The first close comes ahead of a $3.5 billion target for the Global Energy and Power Infrastructure Fund III, a successor to First Reserve’s 2010 and 2014 vintages, which raised $1.23 billion and $2.5 billion, respectively. BlackRock closed the acquisition of First Reserve’s funds business last June.
The target is expected to be reached either at the end of this year or the beginning of next, Mark Florian, head of BlackRock’s global energy and power team, told Infrastructure Investor. He added that, while talks were held on a possible change of strategy for the fund, the group decided to proceed with what brought it success previously.
“We talked about whether there would be changes in our strategy when we moved to BlackRock, but the firm answered that it did not want changes,” Florian explained. “The firm didn’t want to change anything about our strategy since it had been successful for investors in the past.”
As such, GEPIF III will be hunting for long-term contracted assets in the midstream, pipeline and gas storage sectors, primarily in developed countries. The average contract length in the current portfolio is about 11 years, according to Florian.
“There’s a move from coal and nuclear to renewables, but we also think there’s a need for natural gas-fired power, so the shifting energy mix is creating a lot of need for capital,” he added. “We see more mobility of resources around the world. Natural gas used to be something in a pipe and delivered regionally, now you can put it in liquid form and send it anywhere in the world, which is going to need tens of billions of infrastructure funding.”
The continuation and evolution of this strategy helped secure a “substantial” re-up rate, Florian said, with around 50 percent of the fund’s investors coming from the US. The balance came from Europe, the Middle East and Asia-Pacific. Florian declined to disclose the fund’s targeted returns, but Infrastructure Investor understands this is around the mid-teens mark.

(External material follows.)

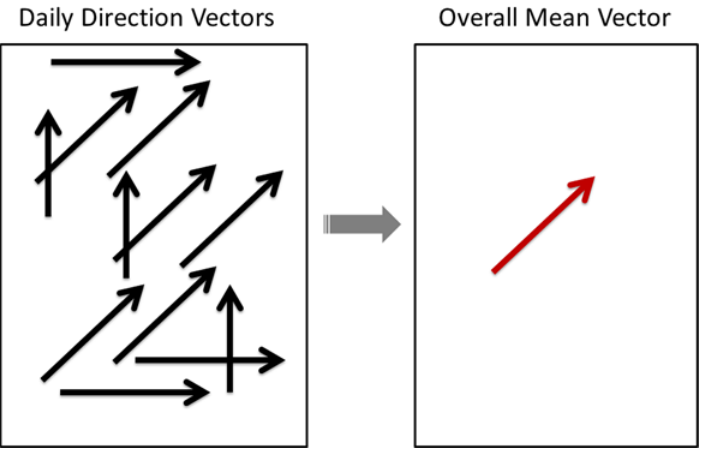
Fig 1. Graphic depiction of ArcGIS linear directional mean function. The ArcGIS linear directional mean function converts the mean daily vectors for direction and distance of virus spread (left) into a single vector that indicates the mean direction and mean distance of virus spread over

The First Reserve Energy Infrastructure Fund II was generating a 58.8 percent net IRR and a money multiple of 1.65 times as at the end of June last year, according to the New York City Teachers’ Retirement System.

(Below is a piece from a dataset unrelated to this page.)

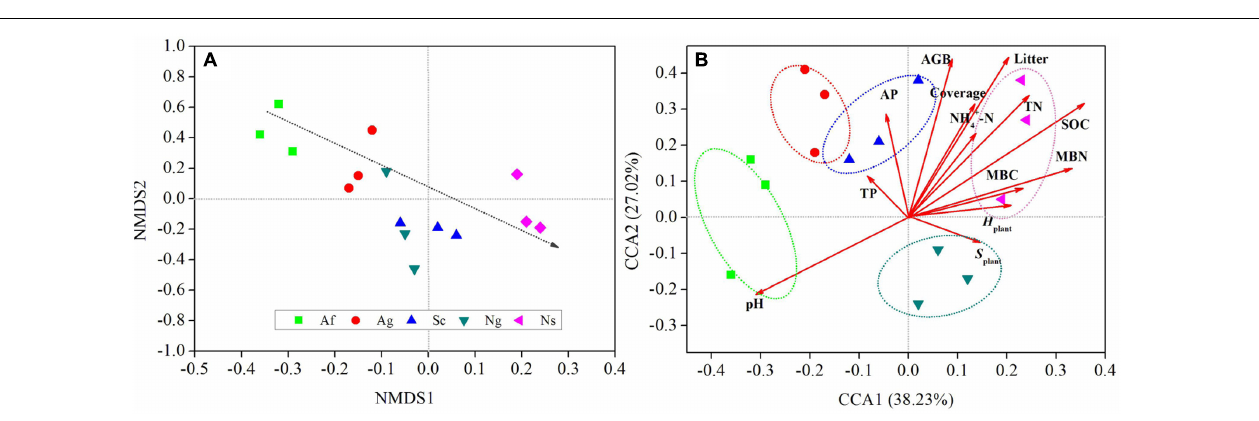
FIGURE 2 | The number of OTUs and relative abundances (%) of fungal phyla among different land use types (A,B) . The ternary sequence diagram of H fungi (Shannon’s diversity index) among the different land use types (C,D) . The gray circles represent H fungi with no significant differences among the different land use types; the blue circles represent H fungi with a significantly higher relative abundance, and the red circles represent H fungi with a significantly lower relative abundance.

Florian said equity cheques for GEPIF III will range from about $100 million to $300 million, culminating in investments worth a total of between $500 million and $1 billion, with some room for greenfield exposure.
“We do some construction, but only if it’s a really good project and de-risked,” he said. “All the permits need to be in place. Certain types of assets have lower construction risk, but we have no more than 20 to 25 percent in construction.”